Tuesday, August 5, 2014
The Prince And The Pauper (aka Crossed Swords) (1977)
Monday, August 4, 2014
Cat People (1942)
A young Serbian woman (Simone Simon) falls in love with an engineer (Kent Smith) and they marry. But she refuses to consummate the marriage because she fears sexual stimulation will turn her into a murderous cat (no, not a pet cat, we're talking panthers and leopards here). One of the most innovative horror films of the 1940s, CAT PEOPLE not only touches on the Freudian implications of repressed sexuality but it eschews the usual horror trappings of the Universal horror classics. No monsters on the rampage except perhaps (to borrow from FORBIDDEN PLANET) the monsters of the Id.

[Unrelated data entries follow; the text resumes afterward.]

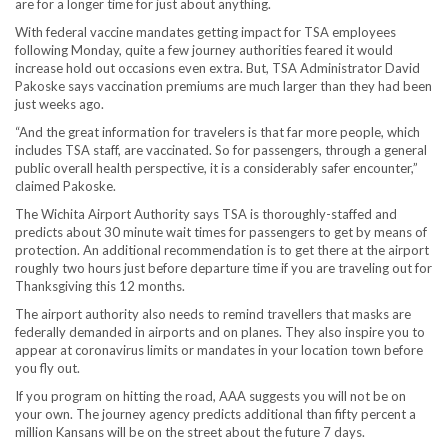
are for a longer time for just about anything.
With federal vaccine mandates getting impact for TSA employees
following Monday, quite a few journey authorities feared it would
increase hold out occasions even extra. But, TSA Administrator David
Pakoske says vaccination premiums are much larger than they had been
just weeks ago.
“And the great information for travelers is that far more people, which
includes TSA staff, are vaccinated. So for passengers, through a general
public overall health perspective, it is a considerably safer encounter,”
claimed Pakoske.
The Wichita Airport Authority says TSA is thoroughly-staffed and
predicts about 30 minute wait times for passengers to get by means of
protection. An additional recommendation is to get there at the airport
roughly two hours just before departure time if you are traveling out for
Thanksgiving this 12 months.
The airport authority also needs to remind travellers that masks are
federally demanded in airports and on planes. They also inspire you to
appear at coronavirus limits or mandates in your location town before
you fly out.
If you program on hitting the road, AAA suggests you will not be on
your own. The journey agency predicts additional than fifty percent a
million Kansans will be on the street about the future 7 days.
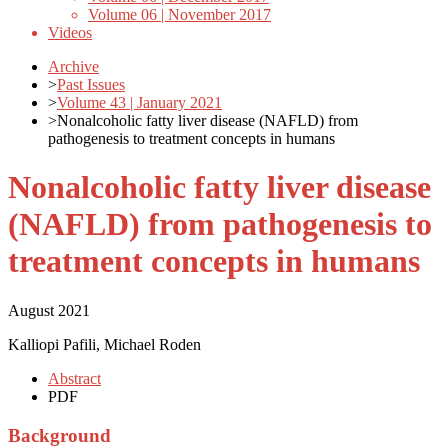
Volume 06 | November 2017
Videos
Archive
>
Past Issues
>
Volume 43 | January 2021
>
Nonalcoholic fatty liver disease (NAFLD) from
pathogenesis to treatment concepts in humans
Nonalcoholic fatty liver disease
(NAFLD) from pathogenesis to
treatment concepts in humans
August 2021
Kalliopi Pafili, Michael Roden
Abstract
PDF
Background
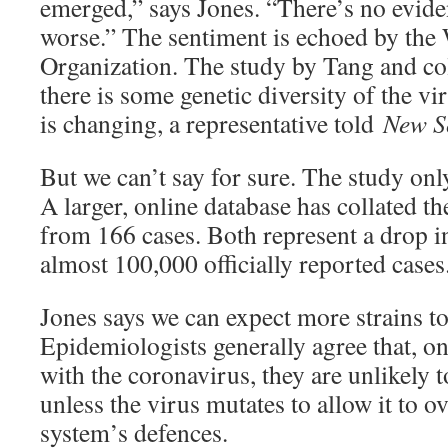
emerged,” says Jones. “There’s no eviden
worse.” The sentiment is echoed by the
Organization. The study by Tang and co
there is some genetic diversity of the vir
is changing, a representative told
New Sc
But we can’t say for sure. The study onl
A larger, online database has collated t
from 166 cases. Both represent a drop in
almost 100,000 officially reported cases
Jones says we can expect more strains t
Epidemiologists generally agree that, on
with the coronavirus, they are unlikely t
unless the virus mutates to allow it to
system’s defences.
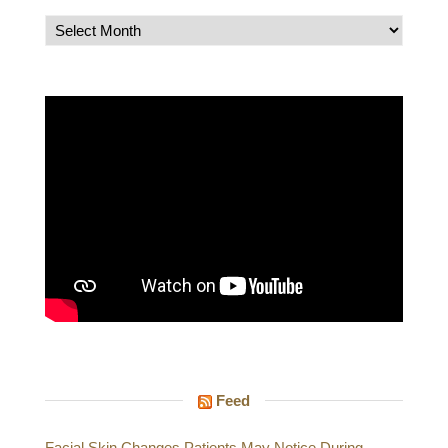
Archives
Feed
Facial Skin Changes Patients May Notice During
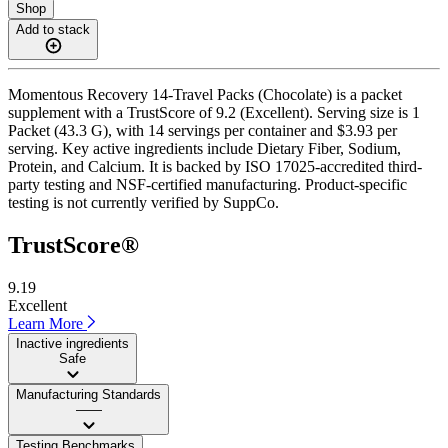
Shop
Add to stack
Momentous Recovery 14-Travel Packs (Chocolate) is a packet
supplement with a TrustScore of 9.2 (Excellent). Serving size is 1
Packet (43.3 G), with 14 servings per container and $3.93 per
serving. Key active ingredients include Dietary Fiber, Sodium,
Protein, and Calcium. It is backed by ISO 17025-accredited third-
party testing and NSF-certified manufacturing. Product-specific
testing is not currently verified by SuppCo.
TrustScore®
9.19
Excellent
Learn More
Inactive ingredients
Safe
Manufacturing Standards
——
Testing Benchmarks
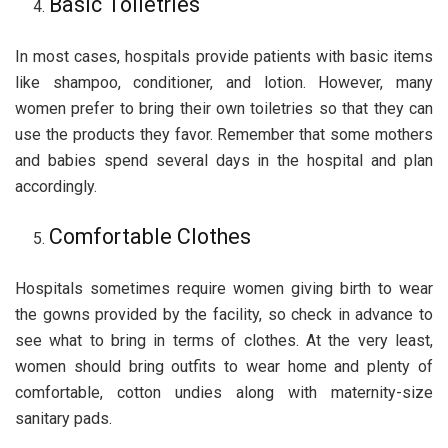
Basic Toiletries
In most cases, hospitals provide patients with basic items
like shampoo, conditioner, and lotion. However, many
women prefer to bring their own toiletries so that they can
use the products they favor. Remember that some mothers
and babies spend several days in the hospital and plan
accordingly.
Comfortable Clothes
Hospitals sometimes require women giving birth to wear
the gowns provided by the facility, so check in advance to
see what to bring in terms of clothes. At the very least,
women should bring outfits to wear home and plenty of
comfortable, cotton undies along with maternity-size
sanitary pads.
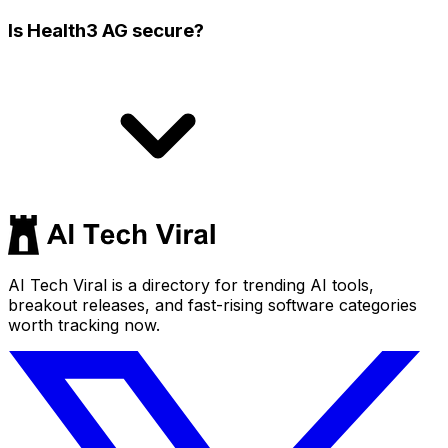
Is Health3 AG secure?
AI Tech Viral is a directory for trending AI tools,
breakout releases, and fast-rising software categories
worth tracking now.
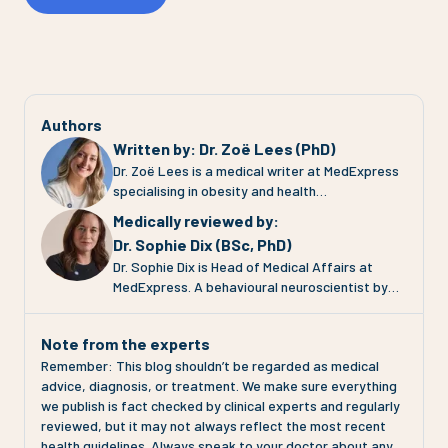
Authors
Written by
:
Dr. Zoë Lees (PhD)
Dr. Zoë Lees is a medical writer at MedExpress
specialising in obesity and health
communication. She completed her PhD at the
Medically reviewed by
:
University of Glasgow, where she investigated
Dr. Sophie Dix (BSc, PhD)
adipose tissue (fat tissue) function in
Dr. Sophie Dix is Head of Medical Affairs at
pregnancies complicated by pre-eclampsia and
MedExpress. A behavioural neuroscientist by
gestational diabetes. Her work focuses on
training, Sophie has spent 30 years working at
translating complex clinical evidence into clear,
the intersection of medical research,
engaging and evidence-based health
Note from the experts
pharmacology, technology and patient
information for patients and the public. At
Remember: This blog shouldn’t be regarded as medical
communication across the pharmaceutical
MedExpress, Zoë contributes to clinical
advice, diagnosis, or treatment. We make sure everything
industry, health technology and charity sectors.
content, educational resources and media
we publish is fact checked by clinical experts and regularly
At MedExpress, Sophie's role is to ensure that
communications across areas including weight
reviewed, but it may not always reflect the most recent
everything the organisation does is grounded in
management, GLP-1 therapies and metabolic
health guidelines. Always speak to your doctor about any
the most current science. That means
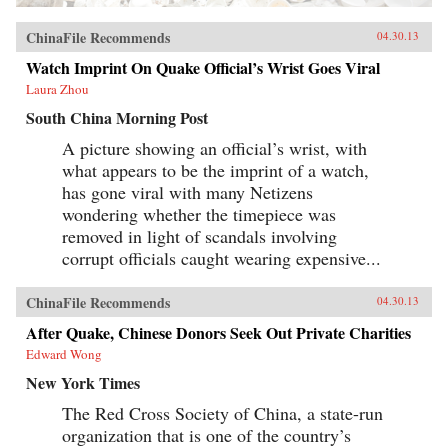
ChinaFile Recommends
04.30.13
Watch Imprint On Quake Official’s Wrist Goes Viral
Laura Zhou
South China Morning Post
A picture showing an official’s wrist, with
what appears to be the imprint of a watch,
has gone viral with many Netizens
wondering whether the timepiece was
removed in light of scandals involving
corrupt officials caught wearing expensive...
ChinaFile Recommends
04.30.13
After Quake, Chinese Donors Seek Out Private Charities
Edward Wong
New York Times
The Red Cross Society of China, a state-run
organization that is one of the country’s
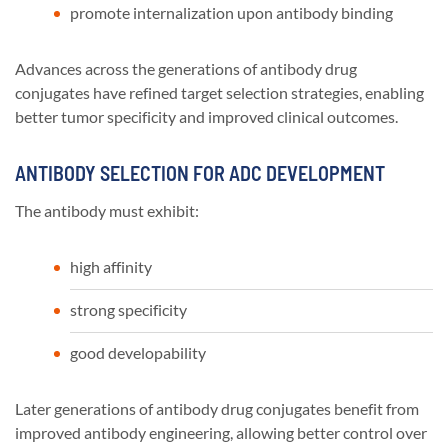
promote internalization upon antibody binding
Advances across the generations of antibody drug
conjugates have refined target selection strategies, enabling
better tumor specificity and improved clinical outcomes.
ANTIBODY SELECTION FOR ADC DEVELOPMENT
The antibody must exhibit:
high affinity
strong specificity
good developability
Later generations of antibody drug conjugates benefit from
improved antibody engineering, allowing better control over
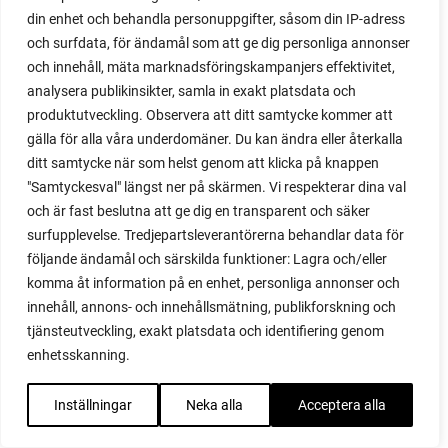
din enhet och behandla personuppgifter, såsom din IP-adress
red garnet
och surfdata, för ändamål som att ge dig personliga annonser
red heaven
och innehåll, mäta marknadsföringskampanjers effektivitet,
red noodle
analysera publikinsikter, samla in exakt platsdata och
red onion
produktutveckling. Observera att ditt samtycke kommer att
relationship
gälla för alla våra underdomäner. Du kan ändra eller återkalla
reuse milk cartons
ditt samtycke när som helst genom att klicka på knappen
rhubarb
"Samtyckesval" längst ner på skärmen. Vi respekterar dina val
rhubarb plants
och är fast beslutna att ge dig en transparent och säker
rhubarb seeds
surfupplevelse. Tredjepartsleverantörerna behandlar data för
Riddari
följande ändamål och särskilda funktioner: Lagra och/eller
Riga
komma åt information på en enhet, personliga annonser och
ripe
innehåll, annons- och innehållsmätning, publikforskning och
ripen
tjänsteutveckling, exakt platsdata och identifiering genom
ripen bell peppers
enhetsskanning.
ripen tomatoes
road
Inställningar
Neka alla
Acceptera alla
roadside garden
romaine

Everything is shown through suggestion and Nicholas Musuraca's superb B&W shadowy lensing. The most memorable set pieces are Jane Randolph's (as Simon's romantic rival) walk alone home with the feeling that someone is following her and later, her swim in a darkened pool area as she's being "watched". It's a superb piece of horror cinema and while I might personally prefer Val Lewton's (the producer) THE SEVENTH VICTIM or I WALKED WITH A ZOMBIE, there's no denying that this is a landmark film in the horror genre. Stylishly directed by Jacques Tourneur. With Tom Conway, Alan Napier, Theresa Harris and Elizabeth Russell in a memorable bit as Simon's sister under the skin.
Circus World (1964)
Sunday, August 3, 2014
Get On Up (2014)
Carrington V.C. (1955)
Friday, August 1, 2014
Our Sons (1991)
When her son's (Hugh Grant) life partner (Zelijko Ivanek) is dying, a California businesswoman (Julie Andrews) flies to Arkansas to talk the mother (Ann-Marget) who rejected him because of his homosexuality into coming back with her and making peace with her son before he dies. While there were a flurry of dramas in the late 80s and early 90s, both on film and TV, addressing the issue of the AIDS epidemic (AND THE BAND PLAYED ON, LONGTIME COMPANION, AN EARLY FROST etc.), this one takes a different tact. The emphasis is not on the gay couple which is just as well as they are a pretty stereotypical Hollywood view: good looking, successful in their careers, upper middle class lifestyle etc. The story is really about the two mothers and how each comes to terms with how they cope with their sons' sexual orientation. The contrast between the cultured Englishwoman (Andrews) and the "white trash" redneck (Ann-Margret) is perhaps overly emphasized but the strong performances of the actresses overcomes the obviousness of their respective stereotypes. The film is savvy enough not to push the prospective overt emotionality of the situation (the death occurs off screen) and focuses on the fragile human element of the story. Directed by John Erman. With Tony Roberts.